Archibald, 28, founder and artistic director of the Arch Dance Company, choreographed and directed a piece called Kept at the South Campus for DanceWorks students in the course of one emotional week, filled with intense rehearsal sessions and some candid advice on the chances of achieving success in the harshly competitive New York dance scene.
“The opportunity to work with Jennifer has been very significant for me personally,” said Tanesha Sumerset, a 2003 graduate of Douglas Anderson School of the Arts. Sumerset, 20, plans to pursue a dance career in New York City, and professed a love/hate relationship with Archibald’s straightforward style. “She’s been tough, pointing out things I’ll need to work on if I expect to have any chance of dancing in New York, but I know that toughness will benefit me in the long run.”
DanceWorks director Rosemary Fletcher met Archibald at the Florida Dance Festival in Miami earlier this year, and said she and her students were immediately excited about her style of dance, which combines contemporary modern, interpretive and hip-hop movements.
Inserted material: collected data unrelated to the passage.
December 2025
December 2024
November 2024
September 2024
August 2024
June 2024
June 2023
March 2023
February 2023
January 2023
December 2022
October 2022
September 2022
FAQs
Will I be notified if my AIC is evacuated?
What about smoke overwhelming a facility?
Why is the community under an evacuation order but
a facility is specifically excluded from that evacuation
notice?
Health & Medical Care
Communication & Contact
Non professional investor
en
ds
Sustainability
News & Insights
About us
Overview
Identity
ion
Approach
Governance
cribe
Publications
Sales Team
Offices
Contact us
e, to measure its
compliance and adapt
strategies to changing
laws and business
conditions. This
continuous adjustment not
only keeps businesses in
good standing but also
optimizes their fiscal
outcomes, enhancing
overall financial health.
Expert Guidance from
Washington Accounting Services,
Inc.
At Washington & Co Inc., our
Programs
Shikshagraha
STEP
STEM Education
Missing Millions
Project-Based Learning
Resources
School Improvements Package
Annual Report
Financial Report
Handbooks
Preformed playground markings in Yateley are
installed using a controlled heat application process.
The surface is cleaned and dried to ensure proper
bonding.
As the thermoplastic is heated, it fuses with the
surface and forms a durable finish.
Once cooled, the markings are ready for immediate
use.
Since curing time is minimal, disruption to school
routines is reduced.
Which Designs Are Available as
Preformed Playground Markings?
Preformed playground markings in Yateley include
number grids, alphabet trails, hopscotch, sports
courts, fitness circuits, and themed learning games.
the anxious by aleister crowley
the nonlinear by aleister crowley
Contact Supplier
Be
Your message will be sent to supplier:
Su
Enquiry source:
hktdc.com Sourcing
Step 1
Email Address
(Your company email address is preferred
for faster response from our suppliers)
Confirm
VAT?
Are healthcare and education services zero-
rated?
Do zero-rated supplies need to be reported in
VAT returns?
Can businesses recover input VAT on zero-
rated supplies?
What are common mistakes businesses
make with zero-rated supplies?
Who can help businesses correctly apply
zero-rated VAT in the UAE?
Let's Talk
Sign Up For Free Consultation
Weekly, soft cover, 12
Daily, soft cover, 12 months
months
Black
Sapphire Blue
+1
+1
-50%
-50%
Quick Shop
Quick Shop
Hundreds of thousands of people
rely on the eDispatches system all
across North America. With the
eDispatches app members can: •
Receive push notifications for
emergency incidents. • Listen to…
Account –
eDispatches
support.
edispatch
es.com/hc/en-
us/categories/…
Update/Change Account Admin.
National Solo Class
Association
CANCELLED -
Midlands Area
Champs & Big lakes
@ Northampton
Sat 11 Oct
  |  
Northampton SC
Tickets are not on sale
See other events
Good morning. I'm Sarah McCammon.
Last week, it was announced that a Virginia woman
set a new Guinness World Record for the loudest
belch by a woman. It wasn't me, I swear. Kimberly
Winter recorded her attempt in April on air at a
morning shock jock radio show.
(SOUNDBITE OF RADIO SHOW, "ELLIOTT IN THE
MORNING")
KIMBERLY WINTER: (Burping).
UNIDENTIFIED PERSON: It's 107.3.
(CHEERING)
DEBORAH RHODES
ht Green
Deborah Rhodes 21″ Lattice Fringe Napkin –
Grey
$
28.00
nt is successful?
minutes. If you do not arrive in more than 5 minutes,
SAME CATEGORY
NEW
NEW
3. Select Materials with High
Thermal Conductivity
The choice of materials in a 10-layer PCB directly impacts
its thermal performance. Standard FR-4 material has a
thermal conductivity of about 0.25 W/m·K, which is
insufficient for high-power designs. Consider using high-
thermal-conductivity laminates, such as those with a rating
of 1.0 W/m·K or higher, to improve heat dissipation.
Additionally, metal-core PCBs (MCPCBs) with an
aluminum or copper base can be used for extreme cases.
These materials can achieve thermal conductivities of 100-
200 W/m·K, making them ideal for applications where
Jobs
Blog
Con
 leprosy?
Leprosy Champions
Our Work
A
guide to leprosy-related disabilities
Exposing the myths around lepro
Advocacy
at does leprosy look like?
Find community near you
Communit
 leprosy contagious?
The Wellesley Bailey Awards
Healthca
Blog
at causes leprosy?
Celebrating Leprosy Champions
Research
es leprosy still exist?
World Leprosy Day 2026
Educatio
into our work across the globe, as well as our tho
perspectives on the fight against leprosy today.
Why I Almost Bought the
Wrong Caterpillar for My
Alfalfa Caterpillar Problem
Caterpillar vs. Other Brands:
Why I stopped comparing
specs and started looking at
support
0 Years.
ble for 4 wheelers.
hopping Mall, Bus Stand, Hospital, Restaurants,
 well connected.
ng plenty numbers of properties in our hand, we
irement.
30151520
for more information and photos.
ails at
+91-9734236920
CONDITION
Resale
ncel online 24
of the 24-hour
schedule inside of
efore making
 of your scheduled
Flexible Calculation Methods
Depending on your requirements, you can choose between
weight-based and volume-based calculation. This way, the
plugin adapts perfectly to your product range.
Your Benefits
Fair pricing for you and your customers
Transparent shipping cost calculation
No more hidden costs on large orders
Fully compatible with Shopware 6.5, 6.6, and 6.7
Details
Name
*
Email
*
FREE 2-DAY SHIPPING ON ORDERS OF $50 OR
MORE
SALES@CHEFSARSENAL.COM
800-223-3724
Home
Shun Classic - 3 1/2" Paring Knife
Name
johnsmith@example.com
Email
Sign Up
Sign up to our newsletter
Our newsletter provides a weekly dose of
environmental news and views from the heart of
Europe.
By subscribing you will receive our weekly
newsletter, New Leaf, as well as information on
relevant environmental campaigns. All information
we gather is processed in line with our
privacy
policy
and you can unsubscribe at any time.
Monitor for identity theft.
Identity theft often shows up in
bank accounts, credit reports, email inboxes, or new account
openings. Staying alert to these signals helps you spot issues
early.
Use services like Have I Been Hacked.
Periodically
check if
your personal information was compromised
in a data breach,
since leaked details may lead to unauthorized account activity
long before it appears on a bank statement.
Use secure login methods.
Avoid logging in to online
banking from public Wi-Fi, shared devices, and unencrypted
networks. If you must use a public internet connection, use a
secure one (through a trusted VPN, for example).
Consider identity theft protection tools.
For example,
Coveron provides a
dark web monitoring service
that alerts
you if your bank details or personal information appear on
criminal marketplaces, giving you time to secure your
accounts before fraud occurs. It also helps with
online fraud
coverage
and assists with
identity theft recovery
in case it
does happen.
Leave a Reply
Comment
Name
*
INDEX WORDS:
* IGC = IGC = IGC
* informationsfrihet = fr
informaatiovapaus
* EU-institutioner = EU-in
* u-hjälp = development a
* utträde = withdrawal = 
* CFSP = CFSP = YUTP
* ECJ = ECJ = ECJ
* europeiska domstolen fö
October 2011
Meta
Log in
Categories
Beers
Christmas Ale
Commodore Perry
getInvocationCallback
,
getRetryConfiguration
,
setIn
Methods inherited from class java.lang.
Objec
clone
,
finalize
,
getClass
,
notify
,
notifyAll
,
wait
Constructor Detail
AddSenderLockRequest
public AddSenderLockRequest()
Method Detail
She said the chance to work with a young, female emerging artist was inspirational for the students.
FCCJ dance students rehearse a dance created by New York choreographer Jennifer Archibald. Archibald created and directed the dance piece, titled Kept, for DanceWorks students.
“This gives them a connection to an accomplished, emerging artist,” she said. “These girls are envisioning, dreaming and wondering, ‘What’s next?’ Jennifer has been to that next step.”
She said even if students don’t plan to pursue dance professionally, the discipline and regimentation required of dancers is relevant in whatever they decide to do.
Nicol Santiago, 20, plans to enroll in nursing school next year, but said words can’t describe the experience of working alongside Archibald.
FCCJ DanceWorks student Nicol Santiago rehearses a dance created by visiting New York choreographer Jennifer Archibald.
“She has pushed me to find a different way to approach dance, and really has stretched each of us to our limits, emotionally and physically.”
Archibald’s choreographed works have been presented and showcased throughout the United States, Canada and Europe, including music videos and nationally televised basketball games, the Kennedy Center for the Performing Arts, off-Broadway shows, the Apollo Theater and others. She is a professional dance educator and a classically trained dancer, and said her classical training allows her to incorporate the technical fundamentals of both modern dance and hip-hop, resulting in an edgy execution of urban dance.
“The students here have been very open to my direction; they are mature and eager to learn,” Archibald said.
The choreographer said she emphasizes authenticity in her work.
“I want to create something with meaning that an audience can relate to, so I push the dancers to draw upon their own life experiences and bring that reality to the stage.” She said Kept, set to an eclectic, changing urban rhythm, is meant to convey the culture of hip-hop.
“I don’t want to just show the audience. I want it to be learned, understood and appreciated.”
The DanceWorks repertory company will perform the piece Thursday, Dec. 1, and again at their spring concert April 6-8, 2006. Both performances will be at the Wilson Center for the Performing Arts on the South Campus. The group will also hold several performances at local elementary and high schools.